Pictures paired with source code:

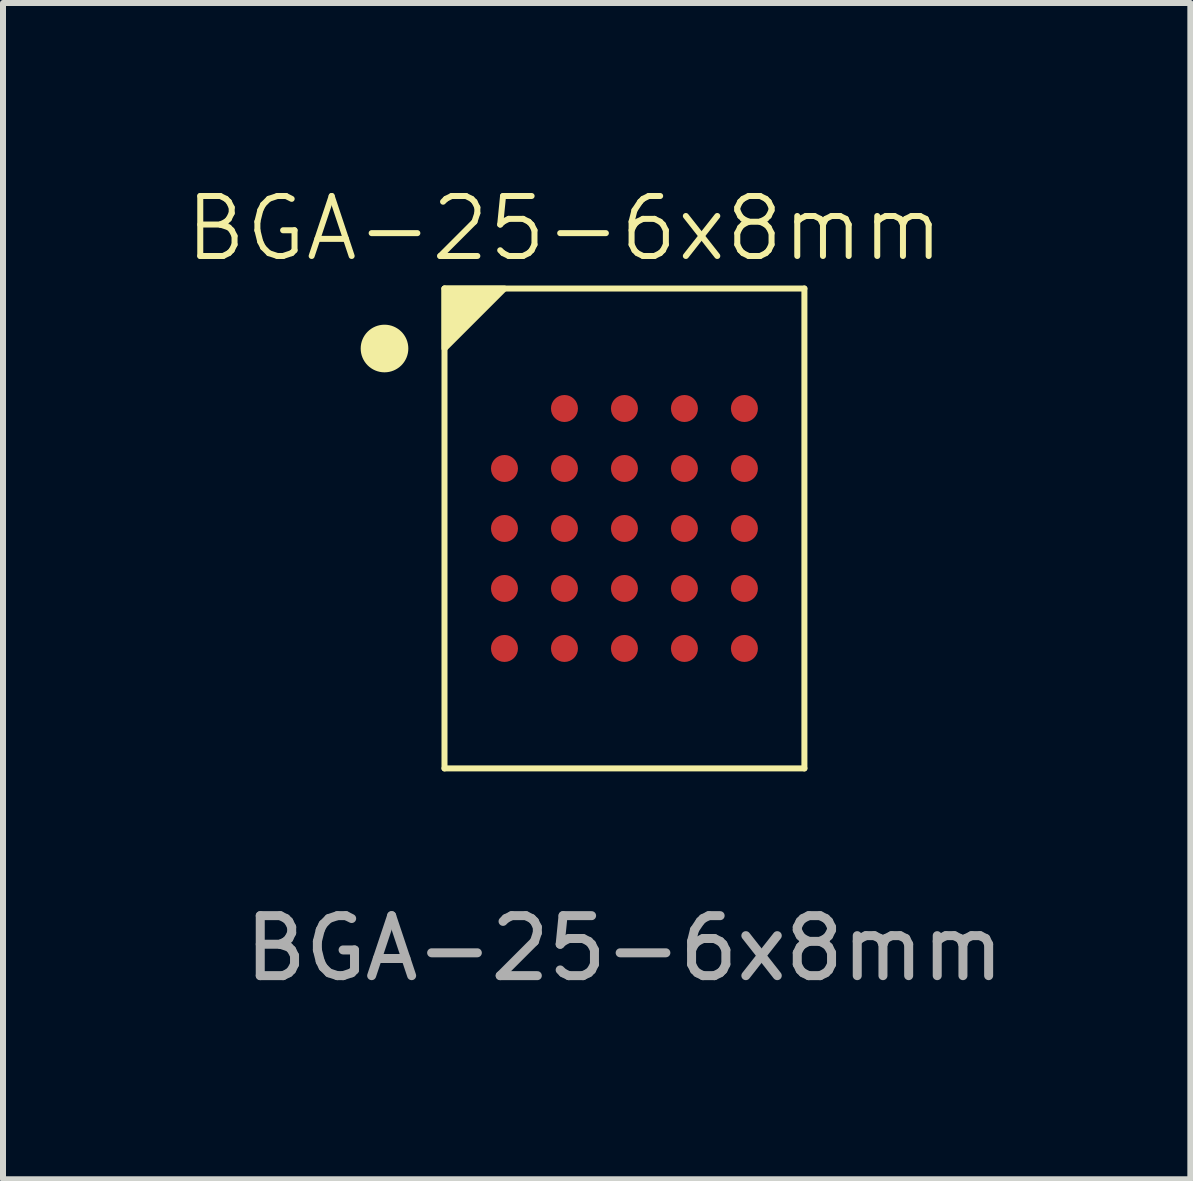
<source format=kicad_pcb>
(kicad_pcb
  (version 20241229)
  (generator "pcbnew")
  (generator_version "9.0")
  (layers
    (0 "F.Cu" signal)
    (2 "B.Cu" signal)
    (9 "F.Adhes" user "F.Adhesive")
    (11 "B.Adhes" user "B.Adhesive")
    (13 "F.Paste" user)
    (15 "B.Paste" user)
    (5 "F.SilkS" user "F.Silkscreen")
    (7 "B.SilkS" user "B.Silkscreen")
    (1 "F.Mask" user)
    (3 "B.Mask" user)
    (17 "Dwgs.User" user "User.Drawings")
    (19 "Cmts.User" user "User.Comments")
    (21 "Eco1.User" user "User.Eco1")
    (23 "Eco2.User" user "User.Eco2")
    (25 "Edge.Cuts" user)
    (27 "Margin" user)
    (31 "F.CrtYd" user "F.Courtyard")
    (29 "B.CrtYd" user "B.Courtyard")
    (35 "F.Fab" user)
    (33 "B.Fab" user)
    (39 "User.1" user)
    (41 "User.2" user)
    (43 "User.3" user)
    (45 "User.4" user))
  (footprint "BGA-25-6x8mm"
    (layer "F.Cu")
    (at 5.36 3.76)
    (property "Reference" "BGA-25-6x8mm" (at 1 -3 0) (unlocked yes) (layer "F.SilkS") (effects (font (size 1 1) (thickness 0.1))))
    (attr smd)
    (fp_line (start 5 -2) (end -1 -2) (stroke (width 0.1) (type default)) (layer "F.SilkS"))
    (fp_line (start 5 -2) (end 5 6) (stroke (width 0.1) (type default)) (layer "F.SilkS"))
    (fp_line (start 5 6) (end -1 6) (stroke (width 0.1) (type default)) (layer "F.SilkS"))
    (fp_rect (start -1 -2) (end -1 6) (stroke (width 0.1) (type default)) (fill no) (layer "F.SilkS"))
    (fp_circle (center -2 -1) (end -1.653 -1) (stroke (width 0.1) (type solid)) (fill yes) (layer "F.SilkS"))
    (fp_poly (pts (xy 0 -2) (xy -1 -1) (xy -1 -2)) (stroke (width 0.1) (type solid)) (fill yes) (layer "F.SilkS"))
    (fp_text user "${REFERENCE}" (at 2 9 0) (unlocked yes) (layer "F.Fab") (effects (font (size 1 1) (thickness 0.15))))
    (pad "A2" smd circle (at 1 0) (size 0.45 0.45) (layers "F.Cu" "F.Mask" "F.Paste"))
    (pad "A3" smd circle (at 2 0) (size 0.45 0.45) (layers "F.Cu" "F.Mask" "F.Paste"))
    (pad "A4" smd circle (at 3 0) (size 0.45 0.45) (layers "F.Cu" "F.Mask" "F.Paste"))
    (pad "A5" smd circle (at 4 0) (size 0.45 0.45) (layers "F.Cu" "F.Mask" "F.Paste"))
    (pad "B1" smd circle (at 0 1) (size 0.45 0.45) (layers "F.Cu" "F.Mask" "F.Paste"))
    (pad "B2" smd circle (at 1 1) (size 0.45 0.45) (layers "F.Cu" "F.Mask" "F.Paste"))
    (pad "B3" smd circle (at 2 1) (size 0.45 0.45) (layers "F.Cu" "F.Mask" "F.Paste"))
    (pad "B4" smd circle (at 3 1) (size 0.45 0.45) (layers "F.Cu" "F.Mask" "F.Paste"))
    (pad "B5" smd circle (at 4 1) (size 0.45 0.45) (layers "F.Cu" "F.Mask" "F.Paste"))
    (pad "C1" smd circle (at 0 2) (size 0.45 0.45) (layers "F.Cu" "F.Mask" "F.Paste"))
    (pad "C2" smd circle (at 1 2) (size 0.45 0.45) (layers "F.Cu" "F.Mask" "F.Paste"))
    (pad "C3" smd circle (at 2 2) (size 0.45 0.45) (layers "F.Cu" "F.Mask" "F.Paste"))
    (pad "C4" smd circle (at 3 2) (size 0.45 0.45) (layers "F.Cu" "F.Mask" "F.Paste"))
    (pad "C5" smd circle (at 4 2) (size 0.45 0.45) (layers "F.Cu" "F.Mask" "F.Paste"))
    (pad "D1" smd circle (at 0 3) (size 0.45 0.45) (layers "F.Cu" "F.Mask" "F.Paste"))
    (pad "D2" smd circle (at 1 3) (size 0.45 0.45) (layers "F.Cu" "F.Mask" "F.Paste"))
    (pad "D3" smd circle (at 2 3) (size 0.45 0.45) (layers "F.Cu" "F.Mask" "F.Paste"))
    (pad "D4" smd circle (at 3 3) (size 0.45 0.45) (layers "F.Cu" "F.Mask" "F.Paste"))
    (pad "D5" smd circle (at 4 3) (size 0.45 0.45) (layers "F.Cu" "F.Mask" "F.Paste"))
    (pad "E1" smd circle (at 0 4) (size 0.45 0.45) (layers "F.Cu" "F.Mask" "F.Paste"))
    (pad "E2" smd circle (at 1 4) (size 0.45 0.45) (layers "F.Cu" "F.Mask" "F.Paste"))
    (pad "E3" smd circle (at 2 4) (size 0.45 0.45) (layers "F.Cu" "F.Mask" "F.Paste"))
    (pad "E4" smd circle (at 3 4) (size 0.45 0.45) (layers "F.Cu" "F.Mask" "F.Paste"))
    (pad "E5" smd circle (at 4 4) (size 0.45 0.45) (layers "F.Cu" "F.Mask" "F.Paste")))
  (gr_rect
    (start -3 -3)
    (end 16.794 16.609)
    (stroke (width 0.1) (type default))
    (fill no)
    (layer "Edge.Cuts")))
</source>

» **PROBLEM STATEMENT**:
Each line above with the string "Adhesive" in it should be located and copied.

» **YOUR RESPONSE**:
    (9 "F.Adhes" user "F.Adhesive")
    (11 "B.Adhes" user "B.Adhesive")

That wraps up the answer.